Instructions for the task
Every line below is to be given again precisely; images are to be left out.

[Saved data entries]

************

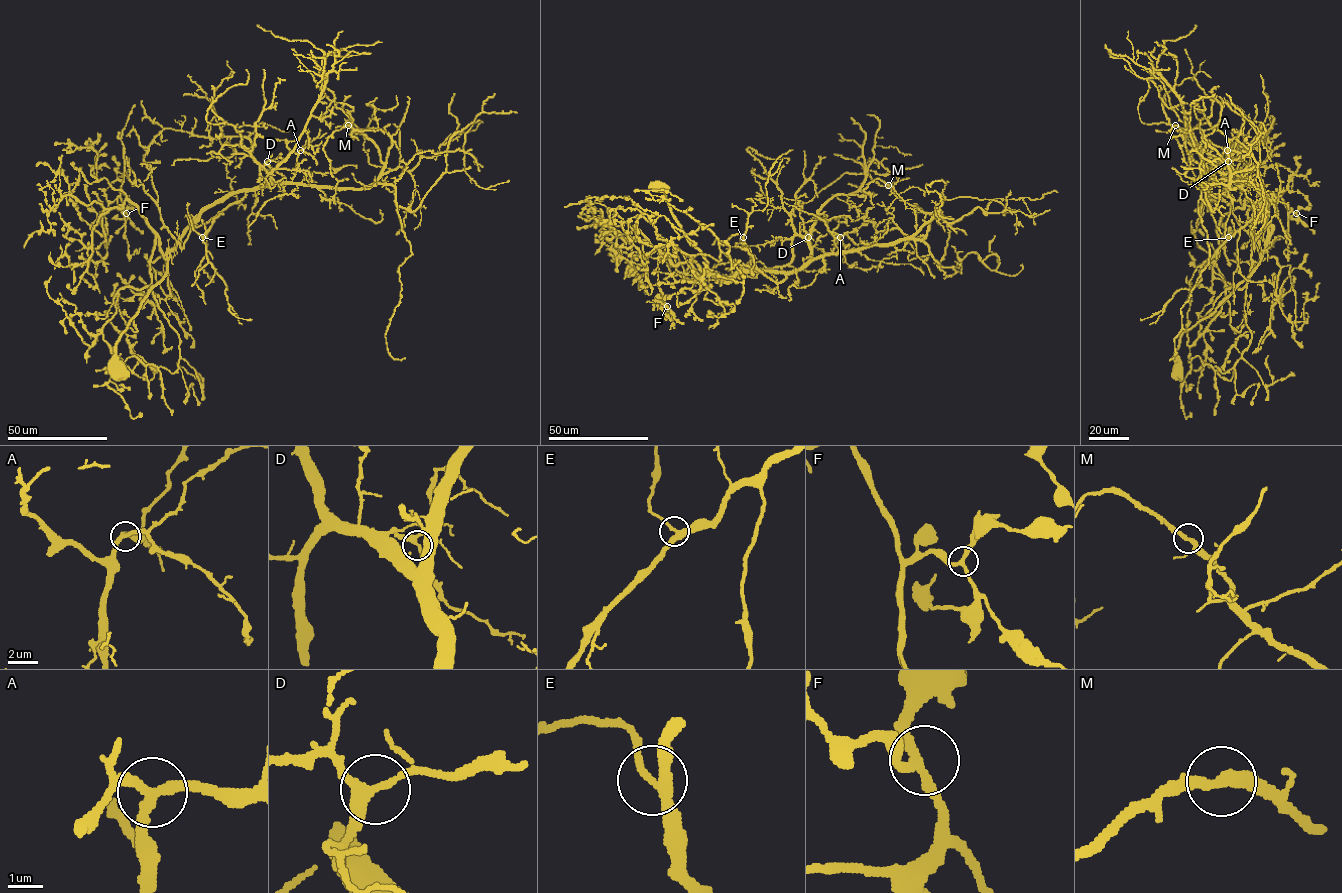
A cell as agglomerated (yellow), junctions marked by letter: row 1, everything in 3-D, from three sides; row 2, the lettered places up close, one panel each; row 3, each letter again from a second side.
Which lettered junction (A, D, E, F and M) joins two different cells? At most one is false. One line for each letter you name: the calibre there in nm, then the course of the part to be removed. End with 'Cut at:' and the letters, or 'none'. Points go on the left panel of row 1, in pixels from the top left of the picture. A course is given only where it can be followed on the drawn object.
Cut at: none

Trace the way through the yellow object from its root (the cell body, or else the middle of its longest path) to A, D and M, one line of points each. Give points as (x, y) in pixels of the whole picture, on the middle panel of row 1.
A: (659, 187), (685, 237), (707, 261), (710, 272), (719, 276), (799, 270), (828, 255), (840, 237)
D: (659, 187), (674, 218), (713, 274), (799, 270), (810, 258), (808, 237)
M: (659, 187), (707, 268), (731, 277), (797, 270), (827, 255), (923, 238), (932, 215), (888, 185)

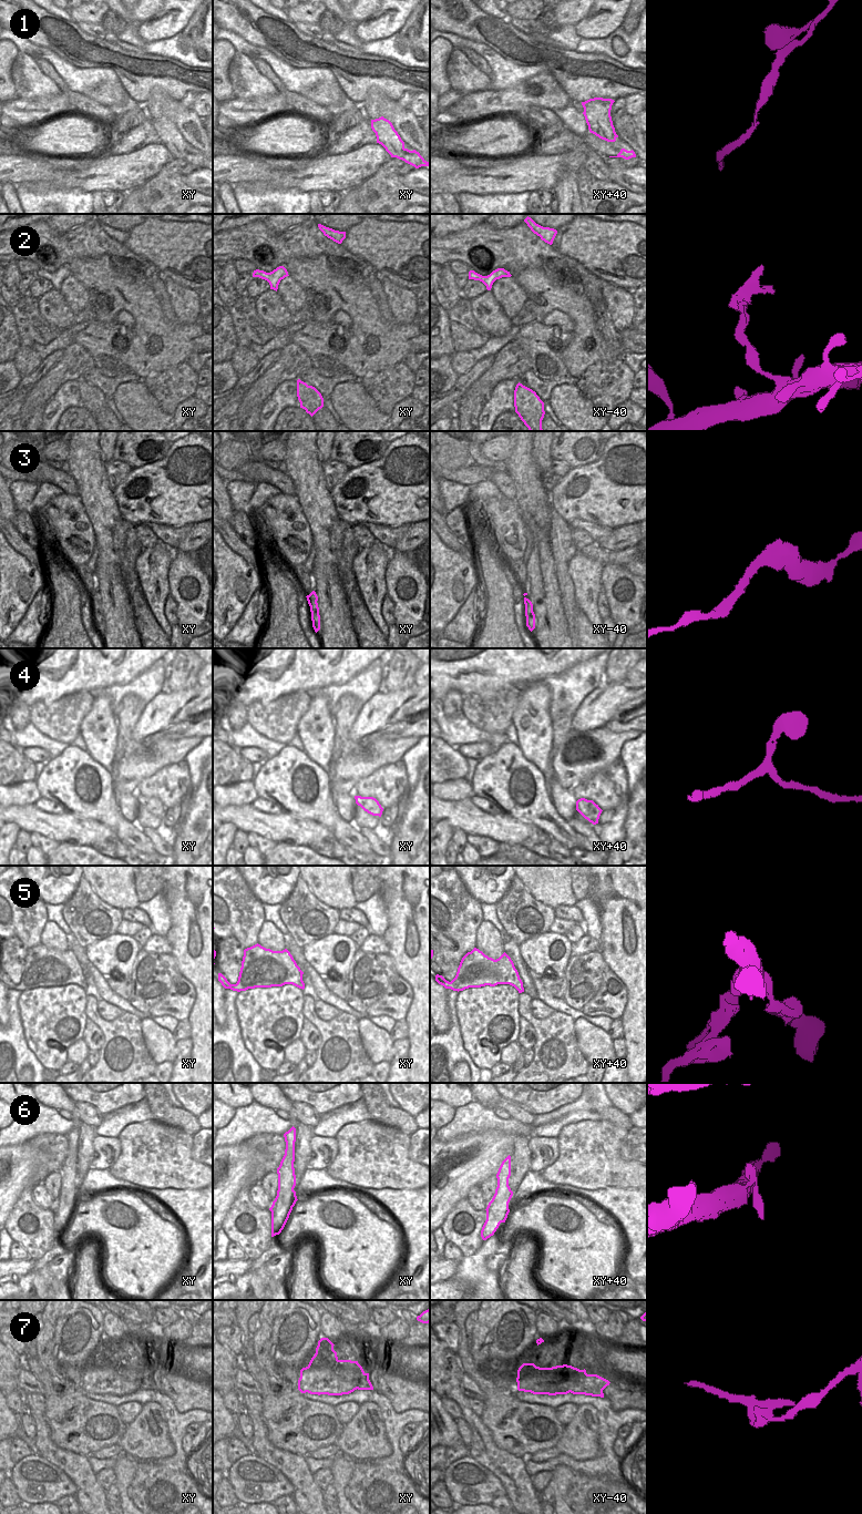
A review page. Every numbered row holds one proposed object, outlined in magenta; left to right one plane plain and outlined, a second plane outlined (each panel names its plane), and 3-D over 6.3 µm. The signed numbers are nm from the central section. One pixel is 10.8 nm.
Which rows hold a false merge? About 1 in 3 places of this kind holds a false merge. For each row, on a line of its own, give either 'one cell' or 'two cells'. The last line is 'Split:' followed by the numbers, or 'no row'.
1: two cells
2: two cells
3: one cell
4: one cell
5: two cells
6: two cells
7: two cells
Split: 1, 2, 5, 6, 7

************

Output below
A cell as agglomerated (yellow), junctions marked by letter: row 1, everything in 3-D, from three sides; row 2, the lettered places up close, one panel each; row 3, each letter again from a second side.
Which lettered junction (A, D, E, F and M) joins two different cells? At most one is false. One line for each letter you name: the calibre there in nm, then the course of the part to be removed. End with 'Cut at:' and the letters, or 'none'. Points go on the left panel of row 1, in pixels from the top left of the picture. A course is given only where it can be followed on the drawn object.
Cut at: none

Trace the way through the yellow object from its root (the cell body, or else the middle of its longest path) to A, D and M, one line of points each. Give points as (x, y) in pixels of the whole picture, on the middle panel of row 1.
A: (659, 187), (685, 237), (707, 261), (710, 272), (719, 276), (799, 270), (828, 255), (840, 237)
D: (659, 187), (674, 218), (713, 274), (799, 270), (810, 258), (808, 237)
M: (659, 187), (707, 268), (731, 277), (797, 270), (827, 255), (923, 238), (932, 215), (888, 185)

A review page. Every numbered row holds one proposed object, outlined in magenta; left to right one plane plain and outlined, a second plane outlined (each panel names its plane), and 3-D over 6.3 µm. The signed numbers are nm from the central section. One pixel is 10.8 nm.
Which rows hold a false merge? About 1 in 3 places of this kind holds a false merge. For each row, on a line of its own, give either 'one cell' or 'two cells'. The last line is 'Split:' followed by the numbers, or 'no row'.
1: two cells
2: two cells
3: one cell
4: one cell
5: two cells
6: two cells
7: two cells
Split: 1, 2, 5, 6, 7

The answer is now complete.